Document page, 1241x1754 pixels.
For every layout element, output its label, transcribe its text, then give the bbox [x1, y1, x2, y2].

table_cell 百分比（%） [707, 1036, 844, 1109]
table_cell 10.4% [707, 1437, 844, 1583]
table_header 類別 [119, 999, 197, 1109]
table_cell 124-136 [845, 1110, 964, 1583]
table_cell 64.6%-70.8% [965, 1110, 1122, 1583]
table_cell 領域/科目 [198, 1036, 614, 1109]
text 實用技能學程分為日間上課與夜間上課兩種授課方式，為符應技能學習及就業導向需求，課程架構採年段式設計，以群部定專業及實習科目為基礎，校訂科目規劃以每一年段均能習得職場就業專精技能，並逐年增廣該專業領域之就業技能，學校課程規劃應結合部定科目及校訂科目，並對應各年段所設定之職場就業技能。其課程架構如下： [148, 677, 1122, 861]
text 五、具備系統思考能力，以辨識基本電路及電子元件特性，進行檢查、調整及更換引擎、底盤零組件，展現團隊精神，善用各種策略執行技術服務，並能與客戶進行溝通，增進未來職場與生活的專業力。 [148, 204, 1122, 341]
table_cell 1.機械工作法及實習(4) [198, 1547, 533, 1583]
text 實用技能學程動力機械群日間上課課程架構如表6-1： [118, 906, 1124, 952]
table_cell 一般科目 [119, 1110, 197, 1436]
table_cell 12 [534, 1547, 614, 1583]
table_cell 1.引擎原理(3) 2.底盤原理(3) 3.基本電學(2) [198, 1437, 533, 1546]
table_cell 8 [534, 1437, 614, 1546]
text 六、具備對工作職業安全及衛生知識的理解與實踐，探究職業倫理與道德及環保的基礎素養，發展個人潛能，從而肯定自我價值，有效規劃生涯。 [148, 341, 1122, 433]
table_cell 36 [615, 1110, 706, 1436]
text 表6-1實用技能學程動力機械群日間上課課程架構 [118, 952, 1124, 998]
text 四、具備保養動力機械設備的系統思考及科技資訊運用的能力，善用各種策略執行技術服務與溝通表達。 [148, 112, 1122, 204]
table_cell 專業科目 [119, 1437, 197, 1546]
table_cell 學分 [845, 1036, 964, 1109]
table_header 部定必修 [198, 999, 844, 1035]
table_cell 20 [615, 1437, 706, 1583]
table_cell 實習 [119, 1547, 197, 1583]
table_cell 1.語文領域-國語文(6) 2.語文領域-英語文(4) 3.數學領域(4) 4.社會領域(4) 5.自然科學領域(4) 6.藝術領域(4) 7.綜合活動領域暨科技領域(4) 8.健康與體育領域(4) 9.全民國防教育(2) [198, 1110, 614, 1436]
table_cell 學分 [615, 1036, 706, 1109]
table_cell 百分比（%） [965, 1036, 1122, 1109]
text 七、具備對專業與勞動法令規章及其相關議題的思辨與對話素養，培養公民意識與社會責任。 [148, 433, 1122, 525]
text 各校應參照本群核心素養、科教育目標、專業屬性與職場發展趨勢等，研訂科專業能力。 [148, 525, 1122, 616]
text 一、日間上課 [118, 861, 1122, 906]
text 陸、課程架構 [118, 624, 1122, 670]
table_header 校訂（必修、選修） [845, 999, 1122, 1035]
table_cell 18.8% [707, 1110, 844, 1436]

=== GOAL ===
Write out the material again, substituting "學分數" for every instance of "學分" and leaving everything else unchanged.

=== OUTPUT ===
Document page, 1241x1754 pixels.
For every layout element, output its label, transcribe its text, then give the bbox [x1, y1, x2, y2].

table_cell 百分比（%） [707, 1036, 844, 1109]
table_cell 10.4% [707, 1437, 844, 1583]
table_header 類別 [119, 999, 197, 1109]
table_cell 124-136 [845, 1110, 964, 1583]
table_cell 64.6%-70.8% [965, 1110, 1122, 1583]
table_cell 領域/科目 [198, 1036, 614, 1109]
text 實用技能學程分為日間上課與夜間上課兩種授課方式，為符應技能學習及就業導向需求，課程架構採年段式設計，以群部定專業及實習科目為基礎，校訂科目規劃以每一年段均能習得職場就業專精技能，並逐年增廣該專業領域之就業技能，學校課程規劃應結合部定科目及校訂科目，並對應各年段所設定之職場就業技能。其課程架構如下： [148, 677, 1122, 861]
text 五、具備系統思考能力，以辨識基本電路及電子元件特性，進行檢查、調整及更換引擎、底盤零組件，展現團隊精神，善用各種策略執行技術服務，並能與客戶進行溝通，增進未來職場與生活的專業力。 [148, 204, 1122, 341]
table_cell 1.機械工作法及實習(4) [198, 1547, 533, 1583]
text 實用技能學程動力機械群日間上課課程架構如表6-1： [118, 906, 1124, 952]
table_cell 一般科目 [119, 1110, 197, 1436]
table_cell 12 [534, 1547, 614, 1583]
table_cell 1.引擎原理(3) 2.底盤原理(3) 3.基本電學(2) [198, 1437, 533, 1546]
table_cell 8 [534, 1437, 614, 1546]
text 六、具備對工作職業安全及衛生知識的理解與實踐，探究職業倫理與道德及環保的基礎素養，發展個人潛能，從而肯定自我價值，有效規劃生涯。 [148, 341, 1122, 433]
table_cell 36 [615, 1110, 706, 1436]
text 表6-1實用技能學程動力機械群日間上課課程架構 [118, 952, 1124, 998]
text 四、具備保養動力機械設備的系統思考及科技資訊運用的能力，善用各種策略執行技術服務與溝通表達。 [148, 112, 1122, 204]
table_cell 專業科目 [119, 1437, 197, 1546]
table_cell 學分數 [845, 1036, 964, 1109]
table_header 部定必修 [198, 999, 844, 1035]
table_cell 20 [615, 1437, 706, 1583]
table_cell 實習 [119, 1547, 197, 1583]
table_cell 1.語文領域-國語文(6) 2.語文領域-英語文(4) 3.數學領域(4) 4.社會領域(4) 5.自然科學領域(4) 6.藝術領域(4) 7.綜合活動領域暨科技領域(4) 8.健康與體育領域(4) 9.全民國防教育(2) [198, 1110, 614, 1436]
table_cell 學分數 [615, 1036, 706, 1109]
table_cell 百分比（%） [965, 1036, 1122, 1109]
text 七、具備對專業與勞動法令規章及其相關議題的思辨與對話素養，培養公民意識與社會責任。 [148, 433, 1122, 525]
text 各校應參照本群核心素養、科教育目標、專業屬性與職場發展趨勢等，研訂科專業能力。 [148, 525, 1122, 616]
text 一、日間上課 [118, 861, 1122, 906]
text 陸、課程架構 [118, 624, 1122, 670]
table_header 校訂（必修、選修） [845, 999, 1122, 1035]
table_cell 18.8% [707, 1110, 844, 1436]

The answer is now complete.